Given passage START

Some harm crops or boost plants’ ability to pick up toxic materials through their roots
Nanoscale pollutants can enter crop roots, triggering a host of changes to plants’ growth and health, two studies find. These tiny particles can stunt plant growth, boost the plants’ absorption of pollutants, and increase the need for crop fertilizers.
Nanomaterials that get released in the exhaust from diesel-fueled tractors can rain down onto crop fields. Those used in fabrics, sunscreens and other products collect in the solids separated out of sewage and wastewater — nutrient-rich solids that are routinely spread on U.S. fields to improve soils. The new studies offer a glimpse at the toxic effects such nanoparticles may pose to future crops as exposures rise.
The new data now “forewarn of agriculturally associated human and environmental risks from the accelerating use of manufactured nanomaterials,” Patricia Holden of the University of California, Santa Barbara, and her colleagues report in one of the studies, published online August 20 in the Proceedings of the National Academy of Sciences.
Manufacturers have been turning to nanoparticles in recent years because they perform differently than larger-scale versions of the same product, notes Jason White of the Connecticut Agricultural Experiment Station in New Haven. If nanoscale materials behave differently, both chemically and physically, he asks, “Why should we have assumed they’d behave the same biologically?”
To study the impact of such materials on crops, Holden’s team exposed soy plants from germination through bean production to soil treated with either of two widely marketed metal-oxide nanomaterials: the cerium oxide used as a catalyst in diesel fuel and other products, or the zinc oxide particles used in sunscreens and as antibacterial agents.
Compared to untreated plants, those grown in soil spiked with zinc oxide nanoparticles developed fewer leaves at the highest dose used. By contrast, nano-cerium stunted plant growth at all concentrations, “but most dramatically at the lowest level used,” Holden notes. Zinc oxide accumulated in soy leaves and beans grown in treated soil. Cerium oxide’s entry into the plants, however, stopped at the roots’ nodules. In plants receiving the highest cerium-oxide doses, those nodules didn’t contain the bacteria that normally take the nitrogen from the air and convert it into a chemical form (ammonia) that soy and other crops use as a fertilizer.

Given passage END
Dataset extract START

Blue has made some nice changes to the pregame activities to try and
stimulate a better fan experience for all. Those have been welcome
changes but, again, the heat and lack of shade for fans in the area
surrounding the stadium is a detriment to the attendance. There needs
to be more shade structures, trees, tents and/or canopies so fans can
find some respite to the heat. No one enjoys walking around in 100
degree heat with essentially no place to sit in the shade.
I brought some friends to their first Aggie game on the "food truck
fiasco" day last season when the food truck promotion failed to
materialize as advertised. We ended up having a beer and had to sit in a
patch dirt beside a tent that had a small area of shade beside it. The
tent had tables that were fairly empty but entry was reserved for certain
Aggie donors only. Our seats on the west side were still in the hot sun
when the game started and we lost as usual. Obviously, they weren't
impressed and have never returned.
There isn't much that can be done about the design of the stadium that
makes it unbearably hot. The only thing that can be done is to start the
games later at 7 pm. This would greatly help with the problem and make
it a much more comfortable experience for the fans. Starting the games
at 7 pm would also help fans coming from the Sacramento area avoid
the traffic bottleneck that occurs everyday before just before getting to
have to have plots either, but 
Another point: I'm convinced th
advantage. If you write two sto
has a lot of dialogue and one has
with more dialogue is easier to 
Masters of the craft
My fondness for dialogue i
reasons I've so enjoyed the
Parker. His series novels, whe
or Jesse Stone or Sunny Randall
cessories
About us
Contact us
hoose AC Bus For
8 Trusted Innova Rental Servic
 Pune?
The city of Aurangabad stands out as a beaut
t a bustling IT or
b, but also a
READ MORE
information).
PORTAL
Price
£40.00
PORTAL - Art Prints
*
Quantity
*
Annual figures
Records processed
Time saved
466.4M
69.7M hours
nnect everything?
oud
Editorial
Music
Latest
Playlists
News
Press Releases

Dataset extract END

● **Exercises to complete**
1. Write out the stretch of the article on nanoparticles and crops from "Some harm crops" through "for crop fertilizers.".
2. Decide whether each statement agrees with the article on nanoparticles and crops, answering yes or no and quoting the words that decide it: (a) Nano-cerium stunted plant growth most dramatically at the highest level used. (b) Zinc oxide accumulated in soy leaves and beans grown in treated soil. (c) One of the studies was published online August 20 in the Proceedings of the National Academy of Sciences.

● **Outputs in order**
1.
Some harm crops or boost plants’ ability to pick up toxic materials through their roots
Nanoscale pollutants can enter crop roots, triggering a host of changes to plants’ growth and health, two studies find. These tiny particles can stunt plant growth, boost the plants’ absorption of pollutants, and increase the need for crop fertilizers.

2.
(a) No: "but most dramatically at the lowest level used"
(b) Yes: "Zinc oxide accumulated in soy leaves and beans grown in treated soil."
(c) Yes: "published online August 20 in the Proceedings of the National Academy of Sciences"